### GIVEN RECORDS:
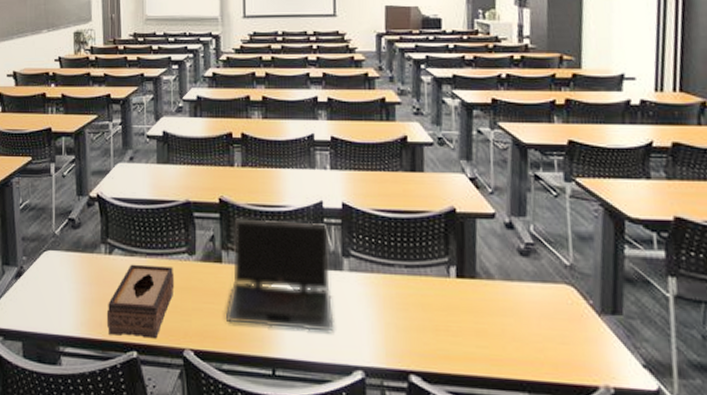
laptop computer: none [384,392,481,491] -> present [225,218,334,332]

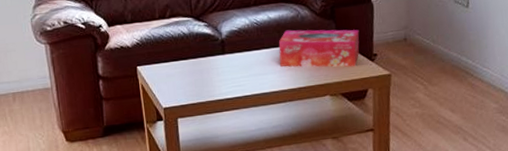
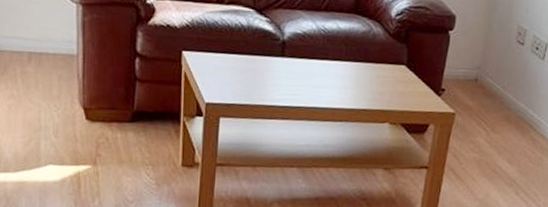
tissue box: present [278,29,360,67] -> none [341,44,431,98]

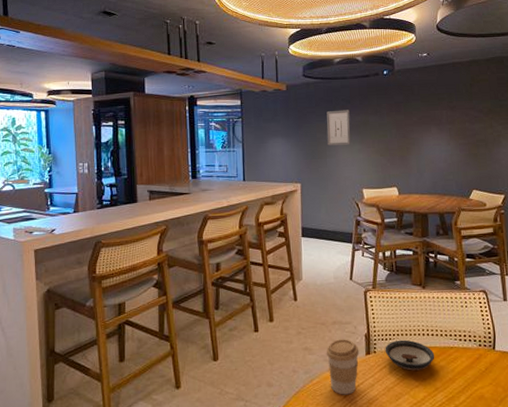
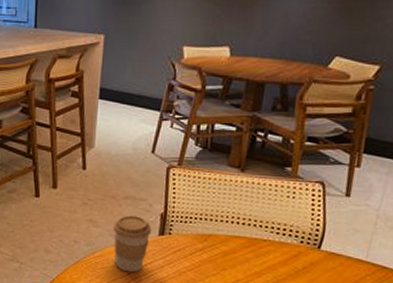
saucer: present [385,339,435,371] -> none [182,224,242,259]

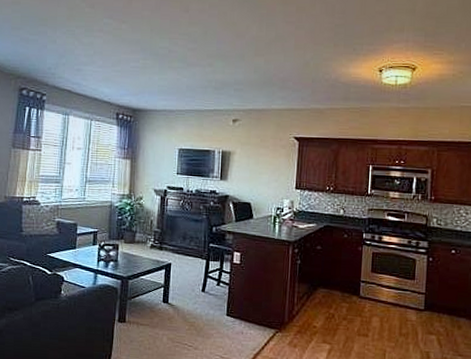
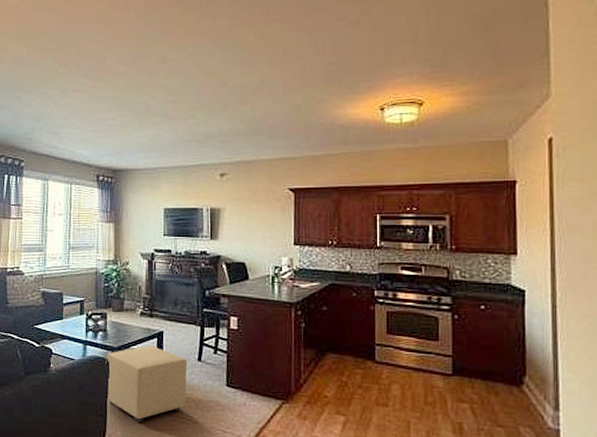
ottoman: none [115,276,192,347] -> present [106,346,188,422]

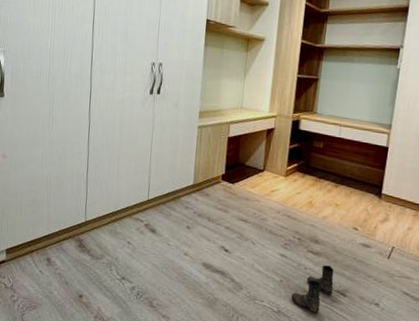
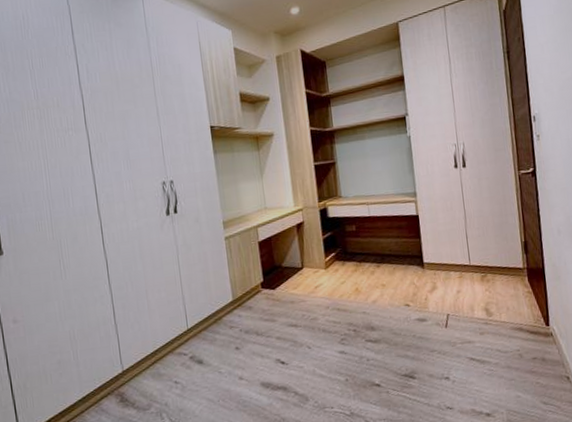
boots: present [291,265,334,313] -> none [360,350,401,405]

### EXERCISE DIRECTIONS:
Could you write out again, exactly, the lines from the line containing "saucer: present [385,339,435,371]" through the last line of the records above? Leave out the pictures.

### SOLVED EXERCISE:
saucer: present [385,339,435,371] -> none [182,224,242,259]

ottoman: none [115,276,192,347] -> present [106,346,188,422]

boots: present [291,265,334,313] -> none [360,350,401,405]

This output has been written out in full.